Introduction

This tutorial explores the use of hexograms to produce better maps of area based data and population distributions. Hexograms are a cross between hexagonal binning, tile maps and cartograms that aim to redress the problem of ‘invisibility’ prevalent in conventional maps and also the problem of distortion caused by cartograms. Examples of hexograms and the functions to produce them in R are presented. In principle those functions will work with other data (specifically, spatial polygons and spatial polygon data frames). However, it is a proof of concept not fully developed code and it’s not at all optimised for speed.

To get started

Set your working directory
# Yours will differ from what is written below
setwd("C:/Users/profr/Downloads")
Install the required libraries
reqd <- c("cartogram", "sp", "fMultivar", "RANN","rgdal","rgeos","GISTools",
          "RCurl")
pkgs <- rownames(installed.packages())
need <- reqd[!reqd %in% pkgs]
if(length(need)) install.packages(need)
Download and load a boundary file
download.file("https://github.com/profrichharris/Rhexogram/blob/master/las.zip?raw=true", "las.zip", mode="wb")
unzip("las.zip")
map <- rgdal::readOGR("las.shp", "las")

Illustrating the problem

A perennial problem when mapping neighbourhood data is the variable size of the areas. Typically this leaves the map dominated by the largest areas - which often contain the fewest people - whereas the attributes of the smallest areas become too small to discern. An example is shown below, which is a choropleth map of the log of the average house price of local authorities in England in 2016. The highest prices are in London - the boundary of which is shown - but where in the capital is most expensive and the spatial variation within it are not clear.

require(GISTools)
z <- log(map$MeanPrice)
shades <- auto.shading(z, cutter = rangeCuts, n = 4, cols = brewer.pal(4, "YlGnBu"))
par(mai=c(0,0,0.5,0))
choropleth(map, z, shading = shades, border = "white")
outline <- rgeos::gBuffer(map)
plot(outline, add = T)
plot(rgeos::gBuffer(map[map$RGN == "London",]), add=T)
choro.legend(52473, 622458, shades, between = "to <")
title("Mean house price (log £s)", cex.main = 0.9)

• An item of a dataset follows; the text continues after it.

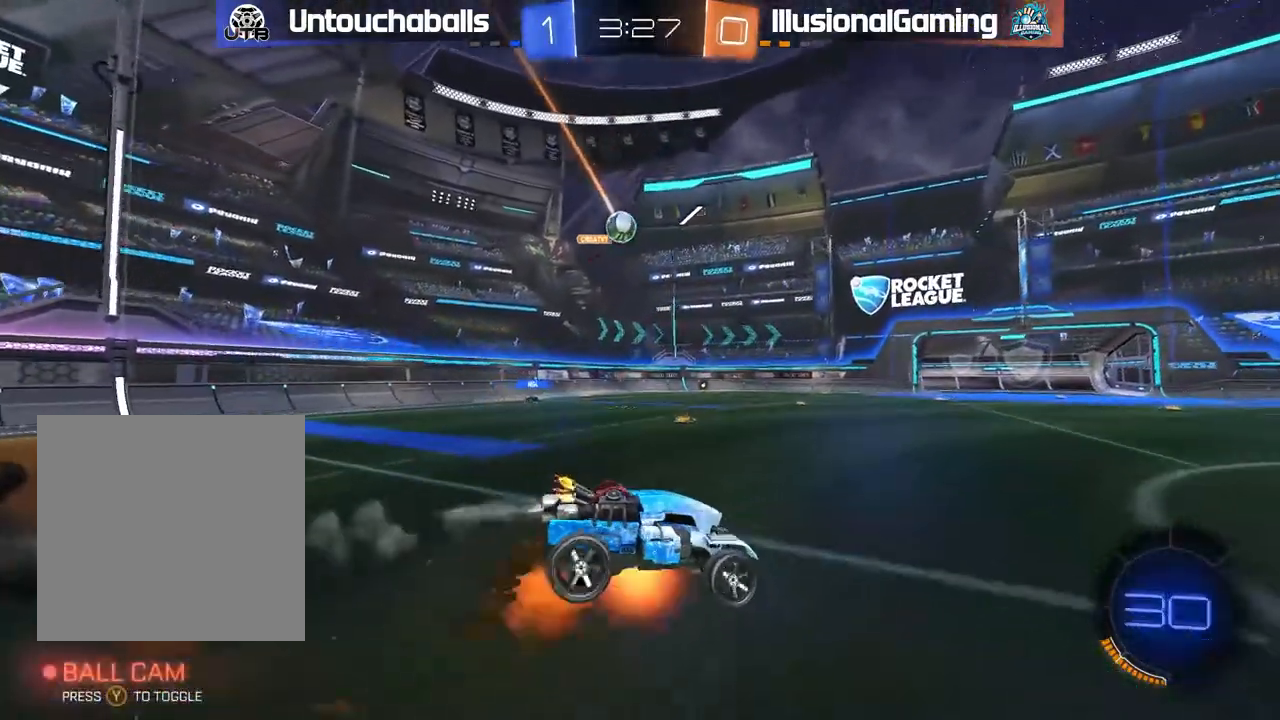
{"buttons": [], "left_stick": "center", "right_stick": "center", "events": [[150, "A", "up"], [250, "B", "up"], [350, "L1", "up"], [367, "left_stick", "center"], [400, "R2", "up"]]}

A ‘solution’ has been to use cartograms that resize the areas in accordance with their population size or, alternatively, in proportion to the attribute of interest, presently the log of the average house price. Both approaches are shown below, and were produced using the cartogram package for R. The concern - which is not a criticism of the package but a comment on cartograms more generally - is that these trade invisibility for distortion: London is now much larger but it comes at the price of geographic distortion that renders parts of the rest of the map illegible. If the purpose of the map is to convey location as well as measurement then neither the choropleth nor the cartograms are especially successful. Both suffer from a problem of misrepresentation.

Balanced cartograms

Harris et al. (2017b) describe the problem of geographic distortion as ‘the curse of the cartogram’. The problem arises not from the method per se but from the choice of scaling variable used to reapportion the areas. Exchanging one positively skewed variable (the area of each local authority), with another positively skewed variable (the house prices) cannot solve the visualisation issue. The problem would, of course, be even worse if the actual prices were used instead of their log.

What can? Harris et al. (2017a) suggest addressing the specific problem head on. For the original map, this is that some of the areas are too small to be seen so the obvious solution is to make them bigger. Doing this does not require them to be re-scaled against what is really a fairly arbitrary value like population size; only to ensure that they are big enough to be seen. That requires them to have an area of about 0.02 squared-inches. So, assuming we are producing a map to fit into a graphic window with a height of 5 inches then a process to rescale the map is:

siu <- 0.02 # the smallest interpretable unit
height <- 5
bb <- sp::bbox(map)
width <- (bb[1,2] - bb[1,1]) / (bb[2,2] - bb[2,1]) * height
bbA <- (bb[1,2] - bb[1,1]) * (bb[2,2] - bb[2, 1])
mapA <- rgeos::gArea(map)
minA <- (siu * bbA) / (height * width)
map$scaleby <- rgeos::gArea(map, byid = TRUE)
map$scaleby[map$scaleby < minA] <- minA
# The following will take a little while to run
balcarto <- cartogram::cartogram(map, "scaleby", maxSizeError = 1.1, prepare = "none")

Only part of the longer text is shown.